__What you need to do__
Every line of the material below that contains the string "left" must appear in the answer.

Information given below:

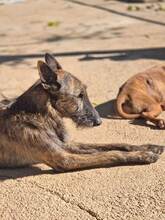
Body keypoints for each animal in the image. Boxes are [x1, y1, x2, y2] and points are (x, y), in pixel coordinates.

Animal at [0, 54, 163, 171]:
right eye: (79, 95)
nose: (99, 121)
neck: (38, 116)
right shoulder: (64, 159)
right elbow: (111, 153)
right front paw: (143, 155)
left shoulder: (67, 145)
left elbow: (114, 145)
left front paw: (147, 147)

End of Information given.
Information given below:

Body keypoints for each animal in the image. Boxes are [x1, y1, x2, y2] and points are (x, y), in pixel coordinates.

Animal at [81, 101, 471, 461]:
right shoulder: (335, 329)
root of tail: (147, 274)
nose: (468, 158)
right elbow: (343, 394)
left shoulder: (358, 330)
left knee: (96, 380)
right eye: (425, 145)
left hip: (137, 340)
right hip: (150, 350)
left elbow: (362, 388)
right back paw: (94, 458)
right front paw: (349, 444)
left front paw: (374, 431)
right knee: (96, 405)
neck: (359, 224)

End of Information given.

__Completed exercise__
left shoulder: (67, 145)
left elbow: (114, 145)
left front paw: (147, 147)
left shoulder: (358, 330)
left knee: (96, 380)
left hip: (137, 340)
left elbow: (362, 388)
left front paw: (374, 431)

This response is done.